Nazi Death Camp Survivor Henri Landwirth Dead at Age 91

The Nazi Camp survivor Henri Landwirth who created the whimsical wonderland of Give-Kids The World for critically ill children, died late Monday, April 16, 2018, at age 91.

Nazi Death Camp Survivor Henri Landwirth Dead at Age 91Born in Belgium in 1927, Henri Landwirth the Nazi imprisoned him at the age of 13 where he remained until age 18. The Nazi also separated him from his twin sister, killed his parents, stripped him of his name and tattooed him with a number — B4343 — etched on his left forearm.

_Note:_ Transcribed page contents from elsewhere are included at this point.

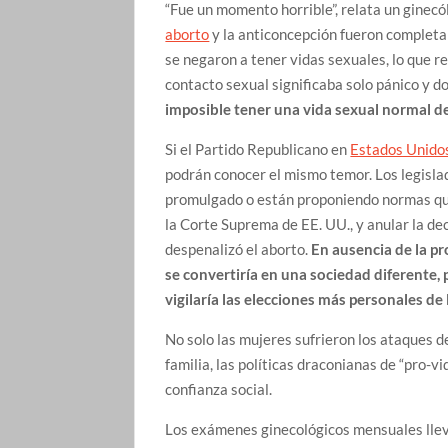
“Fue un momento horrible”, relata un ginec
aborto
y la anticoncepción fueron completa
se negaron a tener vidas sexuales, lo que re
contacto sexual significaba solo pánico y do
imposible tener una vida sexual normal d
Si el Partido Republicano en
Estados Unido
podrán conocer el mismo temor. Los legisl
promulgado o están proponiendo normas que 
la Corte Suprema de EE. UU., y anular la de
despenalizó el aborto.
En ausencia de la pr
se convertiría en una sociedad diferente,
vigilaría las elecciones más personales de 
No solo las mujeres sufrieron los ataques d
familia, las políticas draconianas de “pro-
confianza social.
Los exámenes ginecológicos mensuales llevar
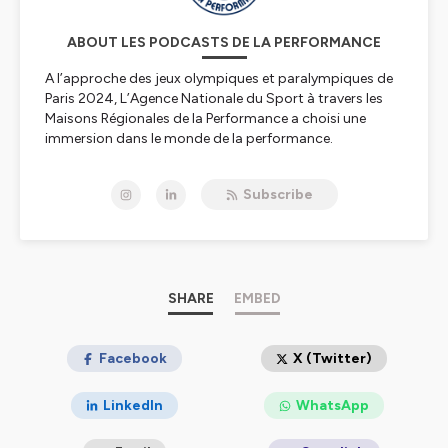
ABOUT LES PODCASTS DE LA PERFORMANCE
A l’approche des jeux olympiques et paralympiques de
Paris 2024, L’Agence Nationale du Sport à travers les
Maisons Régionales de la Performance a choisi une
immersion dans le monde de la performance.
Vous retrouvez ici un partage de connaissances
d’experts reconnus et d’expérience de sportifs de haut
Subscribe
niveau.
Retrouvez-nous dès maintenant sur
Instagram
👉
@les_podcasts_de_la_performance
et sur
LinkedIn
pour encore plus de contenus exclusifs,
coulisses, et échanges passionnés !
Retrouvez aussi les podcasts de l'INSEP sur le lien
SHARE
EMBED
suivant :
https://linktr.ee/insep
Bienvenue sur les podcasts de la performance.
Facebook
X (Twitter)
Hébergé par Ausha. Visitez
ausha.co/politique-de-
confidentialite
pour plus d'informations.
LinkedIn
WhatsApp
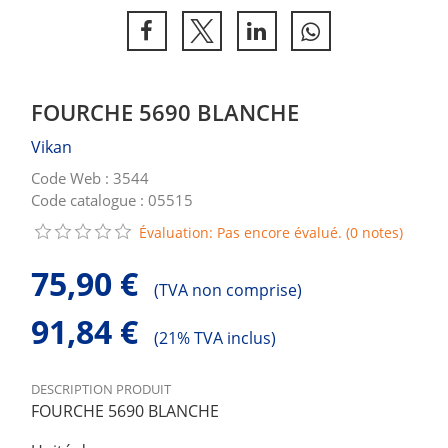
FOURCHE 5690 BLANCHE
Vikan
Code Web : 3544
Code catalogue : 05515
Évaluation: Pas encore évalué. (0 notes)
75,90 €
(
TVA non comprise)
91,84 €
(
21% TVA inclus)
DESCRIPTION PRODUIT
FOURCHE 5690 BLANCHE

He was shuttled between labor and death camps, starved, beaten and left for dead.

As a self-made millionaire in Florida’s during the early hospitality industry, Landwirth had become a passionate philanthropist person whose work has touched more than 160,000 children from all 50 states. Also, at least in 75 foreign nations around the world. At the Kiss me resort village, he opened in 1989, the kids and their families enjoy weeklong, all-expenses-paid fantasy vacations.

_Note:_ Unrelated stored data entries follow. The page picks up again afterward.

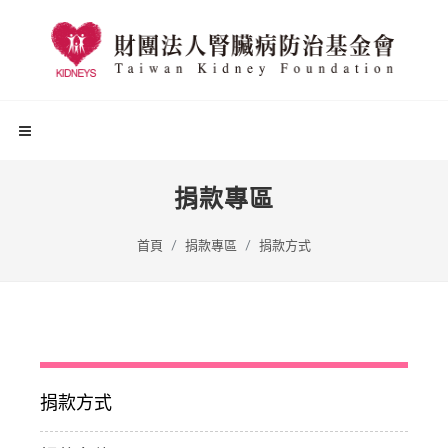
捐款專區
首頁
捐款專區
捐款方式
捐款方式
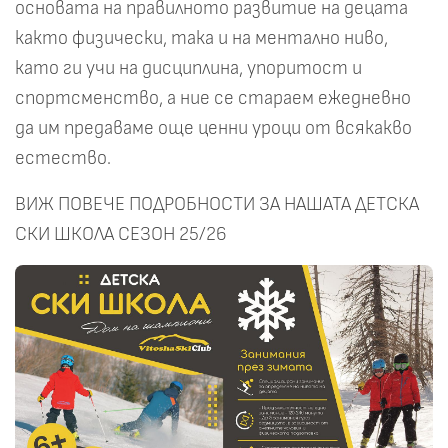
основата на правилното развитие на децата
както физически, така и на ментално ниво,
като ги учи на дисциплина, упоритост и
спортсменство, а ние се стараем ежедневно
да им предаваме още ценни уроци от всякакво
естество.
ВИЖ ПОВЕЧЕ ПОДРОБНОСТИ ЗА НАШАТА ДЕТСКА
СКИ ШКОЛА СЕЗОН 25/26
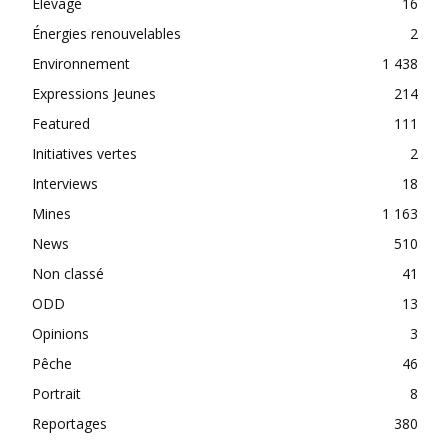
Elevage
16
Énergies renouvelables
2
Environnement
1 438
Expressions Jeunes
214
Featured
111
Initiatives vertes
2
Interviews
18
Mines
1 163
News
510
Non classé
41
ODD
13
Opinions
3
Pêche
46
Portrait
8
Reportages
380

After the war, Landwirth reunited with his sister and, with $20 to his name and speaking little English; he went to the United States as a crew member aboard a cargo ship.

It was not long afterward, in January 1950, he was drafted into the U.S. Army and pressed into duty stateside before studying hotel management in New York on the G.I. Bill, and two years later, Landwirth then moved to the state of Florida.

Nazi Death Camp Survivor Henri Landwirth Dead at Age 91Landwirth had worked his way up from just a bellhop to become the manager for a Cocoa Beach hotel which provided to the region’s fledgling space industry. The Starlite Lounge, a hot spot for off-duty personnel at the motel that Landwirth ran. That position then led him to become friendships with well-known Mercury-era astronauts, John Glenn, and the journalists who covered them, including legendary TV anchorman Walter Cronkite.

In Landwirth’s 1996 autobiography. Chronkite wrote,since he seems to have embraced the whole human race, this largesse is beyond our ability to count, mainly since so much of his help goes unremarked by him. 

Back in the year 1969, Landwirth then opened his first Holiday Inn franchise in Orlando, Floria, predicting the tourism boom that would follow the opening of Walt Disney World Resort in 1971.

nazi death camp survivor henri landwirth dead at age 91 Nazi Death Camp Survivor Henri Landwirth Dead at Age 91By the 1980s, the self-made-millionaire started giving free rooms to the Make-A-Wish Foundation organization for to be used by families of terminally ill children, many of these families had wished to visit Disney. One of the persons was a 6-year-old by the named of Amy. She was scheduled to stay at Landwirth’s hotel, but other plans for her visit dragged, and she died before making that trip to Disney.

Henri Landwirth vowed that hers would be the last wish to go unfulfilled.